### Given problem
Reproduce each of the lines below character for character, in the order given.
--------
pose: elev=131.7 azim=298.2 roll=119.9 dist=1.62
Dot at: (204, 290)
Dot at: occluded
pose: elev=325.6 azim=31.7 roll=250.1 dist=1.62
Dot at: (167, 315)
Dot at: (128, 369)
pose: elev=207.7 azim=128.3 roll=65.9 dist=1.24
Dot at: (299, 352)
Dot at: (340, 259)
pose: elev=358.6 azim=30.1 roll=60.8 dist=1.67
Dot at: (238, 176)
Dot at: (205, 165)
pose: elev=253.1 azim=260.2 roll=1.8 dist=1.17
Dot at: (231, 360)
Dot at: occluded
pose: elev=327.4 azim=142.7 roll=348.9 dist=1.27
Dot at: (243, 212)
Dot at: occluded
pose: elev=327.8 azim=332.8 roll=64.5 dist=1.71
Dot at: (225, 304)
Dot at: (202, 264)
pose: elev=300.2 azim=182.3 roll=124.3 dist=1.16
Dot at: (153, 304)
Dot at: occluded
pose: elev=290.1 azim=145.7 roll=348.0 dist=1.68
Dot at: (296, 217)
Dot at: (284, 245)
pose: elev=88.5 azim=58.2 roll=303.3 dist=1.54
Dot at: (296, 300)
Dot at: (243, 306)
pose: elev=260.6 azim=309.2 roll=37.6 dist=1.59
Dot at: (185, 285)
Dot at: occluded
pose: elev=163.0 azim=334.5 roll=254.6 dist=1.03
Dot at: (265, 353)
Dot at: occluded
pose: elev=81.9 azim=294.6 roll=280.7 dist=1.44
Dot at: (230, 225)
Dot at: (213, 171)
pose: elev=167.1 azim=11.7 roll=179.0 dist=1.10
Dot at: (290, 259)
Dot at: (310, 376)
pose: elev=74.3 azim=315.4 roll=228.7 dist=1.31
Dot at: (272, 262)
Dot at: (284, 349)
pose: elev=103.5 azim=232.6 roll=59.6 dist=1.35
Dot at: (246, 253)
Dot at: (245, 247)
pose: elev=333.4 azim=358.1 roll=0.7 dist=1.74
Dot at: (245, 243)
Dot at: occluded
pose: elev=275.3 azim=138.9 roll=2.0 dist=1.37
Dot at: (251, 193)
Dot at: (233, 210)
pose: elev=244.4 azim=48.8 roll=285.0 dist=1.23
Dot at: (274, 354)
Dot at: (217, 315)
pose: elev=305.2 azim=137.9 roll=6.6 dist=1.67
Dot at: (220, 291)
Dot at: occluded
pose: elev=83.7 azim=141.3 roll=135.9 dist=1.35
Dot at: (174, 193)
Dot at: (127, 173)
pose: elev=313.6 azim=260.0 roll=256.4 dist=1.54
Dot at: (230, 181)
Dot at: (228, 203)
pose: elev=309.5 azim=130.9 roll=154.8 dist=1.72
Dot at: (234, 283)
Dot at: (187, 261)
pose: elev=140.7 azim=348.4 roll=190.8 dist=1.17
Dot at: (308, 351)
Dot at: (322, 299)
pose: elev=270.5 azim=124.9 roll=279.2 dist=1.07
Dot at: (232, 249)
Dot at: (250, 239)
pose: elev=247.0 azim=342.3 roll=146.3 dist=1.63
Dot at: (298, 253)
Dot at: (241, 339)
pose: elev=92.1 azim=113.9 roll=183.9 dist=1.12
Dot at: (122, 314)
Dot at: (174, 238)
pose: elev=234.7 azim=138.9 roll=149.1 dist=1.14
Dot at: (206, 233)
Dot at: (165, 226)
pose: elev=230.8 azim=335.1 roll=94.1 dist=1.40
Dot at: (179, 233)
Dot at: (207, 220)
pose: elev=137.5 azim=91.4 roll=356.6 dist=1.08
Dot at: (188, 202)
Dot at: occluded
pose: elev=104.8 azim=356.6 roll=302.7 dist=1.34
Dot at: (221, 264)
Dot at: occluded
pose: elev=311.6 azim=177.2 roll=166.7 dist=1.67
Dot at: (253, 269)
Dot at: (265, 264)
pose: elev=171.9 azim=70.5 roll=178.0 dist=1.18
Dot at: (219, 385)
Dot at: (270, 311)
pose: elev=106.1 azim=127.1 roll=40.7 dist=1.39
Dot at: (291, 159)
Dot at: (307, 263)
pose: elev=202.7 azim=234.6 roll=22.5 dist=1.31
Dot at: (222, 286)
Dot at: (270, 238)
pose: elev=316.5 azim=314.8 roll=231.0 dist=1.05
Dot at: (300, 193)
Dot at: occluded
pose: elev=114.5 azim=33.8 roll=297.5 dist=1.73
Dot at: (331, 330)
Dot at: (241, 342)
--------
### Written answer
pose: elev=131.7 azim=298.2 roll=119.9 dist=1.62
Dot at: (204, 290)
Dot at: occluded
pose: elev=325.6 azim=31.7 roll=250.1 dist=1.62
Dot at: (167, 315)
Dot at: (128, 369)
pose: elev=207.7 azim=128.3 roll=65.9 dist=1.24
Dot at: (299, 352)
Dot at: (340, 259)
pose: elev=358.6 azim=30.1 roll=60.8 dist=1.67
Dot at: (238, 176)
Dot at: (205, 165)
pose: elev=253.1 azim=260.2 roll=1.8 dist=1.17
Dot at: (231, 360)
Dot at: occluded
pose: elev=327.4 azim=142.7 roll=348.9 dist=1.27
Dot at: (243, 212)
Dot at: occluded
pose: elev=327.8 azim=332.8 roll=64.5 dist=1.71
Dot at: (225, 304)
Dot at: (202, 264)
pose: elev=300.2 azim=182.3 roll=124.3 dist=1.16
Dot at: (153, 304)
Dot at: occluded
pose: elev=290.1 azim=145.7 roll=348.0 dist=1.68
Dot at: (296, 217)
Dot at: (284, 245)
pose: elev=88.5 azim=58.2 roll=303.3 dist=1.54
Dot at: (296, 300)
Dot at: (243, 306)
pose: elev=260.6 azim=309.2 roll=37.6 dist=1.59
Dot at: (185, 285)
Dot at: occluded
pose: elev=163.0 azim=334.5 roll=254.6 dist=1.03
Dot at: (265, 353)
Dot at: occluded
pose: elev=81.9 azim=294.6 roll=280.7 dist=1.44
Dot at: (230, 225)
Dot at: (213, 171)
pose: elev=167.1 azim=11.7 roll=179.0 dist=1.10
Dot at: (290, 259)
Dot at: (310, 376)
pose: elev=74.3 azim=315.4 roll=228.7 dist=1.31
Dot at: (272, 262)
Dot at: (284, 349)
pose: elev=103.5 azim=232.6 roll=59.6 dist=1.35
Dot at: (246, 253)
Dot at: (245, 247)
pose: elev=333.4 azim=358.1 roll=0.7 dist=1.74
Dot at: (245, 243)
Dot at: occluded
pose: elev=275.3 azim=138.9 roll=2.0 dist=1.37
Dot at: (251, 193)
Dot at: (233, 210)
pose: elev=244.4 azim=48.8 roll=285.0 dist=1.23
Dot at: (274, 354)
Dot at: (217, 315)
pose: elev=305.2 azim=137.9 roll=6.6 dist=1.67
Dot at: (220, 291)
Dot at: occluded
pose: elev=83.7 azim=141.3 roll=135.9 dist=1.35
Dot at: (174, 193)
Dot at: (127, 173)
pose: elev=313.6 azim=260.0 roll=256.4 dist=1.54
Dot at: (230, 181)
Dot at: (228, 203)
pose: elev=309.5 azim=130.9 roll=154.8 dist=1.72
Dot at: (234, 283)
Dot at: (187, 261)
pose: elev=140.7 azim=348.4 roll=190.8 dist=1.17
Dot at: (308, 351)
Dot at: (322, 299)
pose: elev=270.5 azim=124.9 roll=279.2 dist=1.07
Dot at: (232, 249)
Dot at: (250, 239)
pose: elev=247.0 azim=342.3 roll=146.3 dist=1.63
Dot at: (298, 253)
Dot at: (241, 339)
pose: elev=92.1 azim=113.9 roll=183.9 dist=1.12
Dot at: (122, 314)
Dot at: (174, 238)
pose: elev=234.7 azim=138.9 roll=149.1 dist=1.14
Dot at: (206, 233)
Dot at: (165, 226)
pose: elev=230.8 azim=335.1 roll=94.1 dist=1.40
Dot at: (179, 233)
Dot at: (207, 220)
pose: elev=137.5 azim=91.4 roll=356.6 dist=1.08
Dot at: (188, 202)
Dot at: occluded
pose: elev=104.8 azim=356.6 roll=302.7 dist=1.34
Dot at: (221, 264)
Dot at: occluded
pose: elev=311.6 azim=177.2 roll=166.7 dist=1.67
Dot at: (253, 269)
Dot at: (265, 264)
pose: elev=171.9 azim=70.5 roll=178.0 dist=1.18
Dot at: (219, 385)
Dot at: (270, 311)
pose: elev=106.1 azim=127.1 roll=40.7 dist=1.39
Dot at: (291, 159)
Dot at: (307, 263)
pose: elev=202.7 azim=234.6 roll=22.5 dist=1.31
Dot at: (222, 286)
Dot at: (270, 238)
pose: elev=316.5 azim=314.8 roll=231.0 dist=1.05
Dot at: (300, 193)
Dot at: occluded
pose: elev=114.5 azim=33.8 roll=297.5 dist=1.73
Dot at: (331, 330)
Dot at: (241, 342)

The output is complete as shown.